Century Marks

Century Marks

Flip-flop

Utah is arguably the most conservative state in the United States. Its many Mormon residents often assume that the Republican Party is God’s Party. In their early days, however, Mormons were so overwhelmingly Democratic that Brigham Young assigned some families to support Republicans in order to foster a climate of bipartisanship. Utah voted for Franklin D. Roosevelt four times and for his Democratic successor, Harry Truman. Utah flipped to the Republican Party in the 1950s in response to the cold war and later in reaction to the civil rights movement and youth unrest. The Supreme Court’s Roe v. Wade decision on abortion sealed Republican support in Utah (Mary Barker, Religion Dispatches).

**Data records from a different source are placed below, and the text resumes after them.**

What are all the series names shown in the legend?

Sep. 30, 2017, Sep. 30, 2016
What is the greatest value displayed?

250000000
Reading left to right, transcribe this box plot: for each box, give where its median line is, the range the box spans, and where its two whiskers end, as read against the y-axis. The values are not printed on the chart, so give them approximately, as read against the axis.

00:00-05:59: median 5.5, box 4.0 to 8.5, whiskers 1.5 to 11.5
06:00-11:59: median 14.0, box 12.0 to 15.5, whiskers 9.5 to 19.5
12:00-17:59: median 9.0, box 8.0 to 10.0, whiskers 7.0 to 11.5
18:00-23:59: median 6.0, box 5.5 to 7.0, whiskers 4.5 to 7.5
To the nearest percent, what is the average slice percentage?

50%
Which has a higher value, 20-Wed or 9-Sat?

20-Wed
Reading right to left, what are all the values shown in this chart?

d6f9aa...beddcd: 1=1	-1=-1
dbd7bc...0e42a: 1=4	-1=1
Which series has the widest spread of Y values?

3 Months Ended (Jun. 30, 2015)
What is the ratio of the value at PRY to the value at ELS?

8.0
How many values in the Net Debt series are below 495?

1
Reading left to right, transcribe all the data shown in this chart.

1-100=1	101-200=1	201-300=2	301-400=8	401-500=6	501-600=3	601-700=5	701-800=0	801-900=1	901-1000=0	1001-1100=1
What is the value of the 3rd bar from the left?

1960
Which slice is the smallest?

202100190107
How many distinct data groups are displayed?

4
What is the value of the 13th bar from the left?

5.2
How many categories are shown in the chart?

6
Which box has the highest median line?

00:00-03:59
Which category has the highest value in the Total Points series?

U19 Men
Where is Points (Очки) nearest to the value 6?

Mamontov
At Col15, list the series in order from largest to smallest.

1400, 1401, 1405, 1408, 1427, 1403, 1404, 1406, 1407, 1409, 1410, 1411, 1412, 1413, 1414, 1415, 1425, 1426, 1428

Best books on the Puritans

  • Perry Miller, The New England Mind: The Seventeenth Century and The New England Mind: From Colony to Province. Miller, an atheist and heavy drinker who is widely regarded as the greatest historian of American Puritanism, admired the Puritans as serious intellectuals who lived out their beliefs.
  • Edmund Morgan, The Puritan Family. Morgan, Miller’s student, gives a sympathetic treatment of the warmth and passion of Puritan family life that belies the stereotype of Puritans as legalistic killjoys.
  • Charles Hambrick-Stowe, The Practice of Piety. Hambrick-Stowe brilliantly explicates the Puritans’ devotional practices and their fervent love of God.
  • Harry Stout, The New England Soul. While Miller emphasized the changing nature of Puritanism in America, Stout finds that Puritan theology, focused on the doctrine of covenant, remained quite stable throughout the colonial era.
  • Jill Lepore, The Name of War. Lepore compellingly recounts the tragic, brutal history of the Puritan war with Native Ameri­cans in the 1670s, which in terms of the percentage of people killed remains one of the deadliest wars in American history (Thomas Kidd, Patheos, July 17).

Jesus’ complexion

Many Americans were disturbed when video clips of Jeremiah Wright surfaced in 2008 showing him preaching about a black Jesus crucified by white Roman centurions. Edward J. Blum and Paul Harvey, authors of The Color of Christ, point out that the features of another image of Jesus hardly get noticed: Christus, an 11-foot white marble Jesus at the Mormon visitors’ center in Salt Lake City, is a central part of Mormon iconography. The statue, a replica of a work by Danish sculptor Bertel Thorvaldsen, shows a Northern European–looking Jesus. It fits with what Joseph Smith said was revealed to him about Jesus: that he had fair skin and blue eyes (Huff Post Religion, September 9).

Denominational decline

Reform Judaism and Conservative Judaism, the two most liberal Jewish groups in the United States, are losing about 1 percent of their members each year, according Steven Cohen, sociologist at Hebrew Union College. Interreligious marriage is a significant cause: only 15 to 20 percent of interfaith families join a synagogue, and those who do are less active or leave the synagogue after the bar mitzvah of their last child. Jews tend to live in blue states where the rate of religious affiliation is the lowest. The largest “denomination” declared by American Jews is “none” (Economist, July 28).

Target audience

Despite the fact that President Obama has done virtually nothing to restrict firearms, the National Rifle Association and the firearms industry warn that Obama will take guns away from law-abiding citizens. The message is good for business. Last year the firearms industry had an overall economic impact of $31.8 billion. Employment is up in the industry 31 percent since 2008. Remington alone sold more than 1 million guns and 2 billion rounds of ammunition in 2011, its third most profitable year in the last two decades—outdone only by the two previous years. The NRA has said that a second term for Obama would result in an all-out war on Second Amendment rights. However, the Brady Center, which lobbies for gun control, has given Obama an F on efforts to control guns (Nation Institute, September 2).